In an order issued Monday, the 2nd U.S. Circuit Court of Appeals announced that it had set aside added time for oral arguments on February 27 in the case involving Argentina paying $1.33 billion to bondholders who were not part of debt restructurings. The time allotted is just 49 minutes, an increase of 19 minutes from the original 30, according to Reuters.
An order issued in November by U.S. District Judge Thomas Griesa in Manhattan said that Argentina had to pay $1.33 billion into escrow for ‘holdout’ investors when it was paying bondholders who took part in debt restructurings.
Argentina is asking for this ruling to be reversed. The ruling from Griesa followed a ruling in October in the 2nd Circuit that said Argentina had to pay all of its bondholders the same amount, instead of showing priority to holders of restructured debt.

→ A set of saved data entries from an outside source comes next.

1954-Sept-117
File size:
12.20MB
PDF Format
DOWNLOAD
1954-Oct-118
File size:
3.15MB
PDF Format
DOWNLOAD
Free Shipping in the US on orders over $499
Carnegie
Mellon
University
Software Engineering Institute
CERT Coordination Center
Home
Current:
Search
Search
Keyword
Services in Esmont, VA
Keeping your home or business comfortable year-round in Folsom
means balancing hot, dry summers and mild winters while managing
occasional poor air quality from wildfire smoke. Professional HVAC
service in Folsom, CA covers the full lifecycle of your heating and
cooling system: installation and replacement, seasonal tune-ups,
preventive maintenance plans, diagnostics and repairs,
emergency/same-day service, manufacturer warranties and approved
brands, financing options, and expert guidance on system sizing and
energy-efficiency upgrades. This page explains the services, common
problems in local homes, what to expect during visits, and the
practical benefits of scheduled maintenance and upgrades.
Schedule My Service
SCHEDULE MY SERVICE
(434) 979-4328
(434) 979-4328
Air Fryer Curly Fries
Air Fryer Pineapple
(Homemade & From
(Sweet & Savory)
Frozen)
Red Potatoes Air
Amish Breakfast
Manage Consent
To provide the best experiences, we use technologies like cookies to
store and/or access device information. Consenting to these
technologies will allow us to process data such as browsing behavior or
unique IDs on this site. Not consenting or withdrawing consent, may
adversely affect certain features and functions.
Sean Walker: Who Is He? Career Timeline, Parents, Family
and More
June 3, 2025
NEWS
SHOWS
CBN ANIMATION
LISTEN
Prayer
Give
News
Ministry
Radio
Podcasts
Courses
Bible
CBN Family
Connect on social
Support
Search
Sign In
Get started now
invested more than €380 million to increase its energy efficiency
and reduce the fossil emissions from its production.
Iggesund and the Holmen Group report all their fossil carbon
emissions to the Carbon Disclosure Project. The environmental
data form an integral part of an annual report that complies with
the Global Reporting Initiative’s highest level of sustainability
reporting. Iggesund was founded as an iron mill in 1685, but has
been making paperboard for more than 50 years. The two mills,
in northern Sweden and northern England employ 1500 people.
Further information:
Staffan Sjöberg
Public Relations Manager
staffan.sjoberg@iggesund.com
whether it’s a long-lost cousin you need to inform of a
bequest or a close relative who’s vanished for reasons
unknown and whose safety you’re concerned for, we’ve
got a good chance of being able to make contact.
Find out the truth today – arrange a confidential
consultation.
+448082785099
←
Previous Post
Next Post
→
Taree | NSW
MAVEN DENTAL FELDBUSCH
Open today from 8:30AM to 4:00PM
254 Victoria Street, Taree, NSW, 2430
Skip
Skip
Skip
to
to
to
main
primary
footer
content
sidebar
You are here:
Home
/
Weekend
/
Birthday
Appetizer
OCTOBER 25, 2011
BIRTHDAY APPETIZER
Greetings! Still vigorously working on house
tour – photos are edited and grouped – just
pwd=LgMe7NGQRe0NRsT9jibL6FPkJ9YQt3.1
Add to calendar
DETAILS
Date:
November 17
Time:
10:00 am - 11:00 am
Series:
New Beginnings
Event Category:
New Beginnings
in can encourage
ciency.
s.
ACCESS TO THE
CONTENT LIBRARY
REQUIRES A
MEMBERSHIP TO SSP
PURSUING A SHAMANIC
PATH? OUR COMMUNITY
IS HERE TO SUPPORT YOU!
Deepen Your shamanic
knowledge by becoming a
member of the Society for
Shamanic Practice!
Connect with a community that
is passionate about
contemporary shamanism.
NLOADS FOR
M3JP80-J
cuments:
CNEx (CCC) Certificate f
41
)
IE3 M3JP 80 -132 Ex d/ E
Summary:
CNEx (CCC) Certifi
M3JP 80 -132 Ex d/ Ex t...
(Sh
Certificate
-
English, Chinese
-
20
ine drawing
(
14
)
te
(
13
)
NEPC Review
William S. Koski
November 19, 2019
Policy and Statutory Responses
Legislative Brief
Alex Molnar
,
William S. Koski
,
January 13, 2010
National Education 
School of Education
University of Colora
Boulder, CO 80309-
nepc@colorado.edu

The court order has allotted time for a lawyer from the debt exchanges after Argentina’s $100 billion sovereign default in 2001 and a lawyer for Bank of New York Mellon Corp, which was the trustee for bondholders in the 2005 and 2010 exchanges.
The holdouts in the case include Elliott Management Corp affiliate NML Capital Ltd and Aurelius Capital Management. Argentina is being represented by Jonathan Blackman from Cleary Gottlieb Steen & Hamilton. BNY Mellon is represented by James Martin from Reed Smith.